▶ [Required action]:
Your task is to transcribe all of the data below exactly, omitting the images.

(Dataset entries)
----
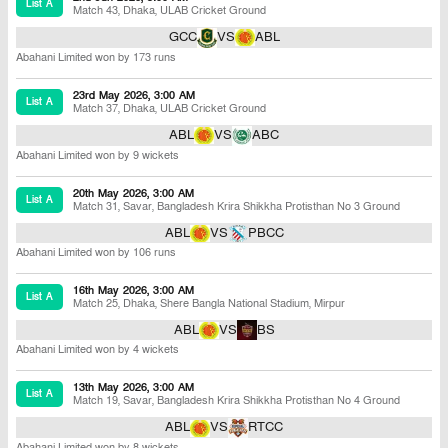
List A
Match 43
,
Dhaka
,
ULAB Cricket Ground
GCC
VS
ABL
Abahani Limited won by 173 runs
23rd May 2026, 3:00 AM
List A
Match 37
,
Dhaka
,
ULAB Cricket Ground
ABL
VS
ABC
Abahani Limited won by 9 wickets
20th May 2026, 3:00 AM
List A
Match 31
,
Savar
,
Bangladesh Krira Shikkha Protisthan No 3 Ground
ABL
VS
PBCC
Abahani Limited won by 106 runs
16th May 2026, 3:00 AM
List A
Match 25
,
Dhaka
,
Shere Bangla National Stadium, Mirpur
ABL
VS
BS
Abahani Limited won by 4 wickets
13th May 2026, 3:00 AM
List A
Match 19
,
Savar
,
Bangladesh Krira Shikkha Protisthan No 4 Ground
ABL
VS
RTCC
Abahani Limited won by 8 wickets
----
▶ [Problem solution]:
List A
Match 43
,
Dhaka
,
ULAB Cricket Ground
GCC
VS
ABL
Abahani Limited won by 173 runs
23rd May 2026, 3:00 AM
List A
Match 37
,
Dhaka
,
ULAB Cricket Ground
ABL
VS
ABC
Abahani Limited won by 9 wickets
20th May 2026, 3:00 AM
List A
Match 31
,
Savar
,
Bangladesh Krira Shikkha Protisthan No 3 Ground
ABL
VS
PBCC
Abahani Limited won by 106 runs
16th May 2026, 3:00 AM
List A
Match 25
,
Dhaka
,
Shere Bangla National Stadium, Mirpur
ABL
VS
BS
Abahani Limited won by 4 wickets
13th May 2026, 3:00 AM
List A
Match 19
,
Savar
,
Bangladesh Krira Shikkha Protisthan No 4 Ground
ABL
VS
RTCC
Abahani Limited won by 8 wickets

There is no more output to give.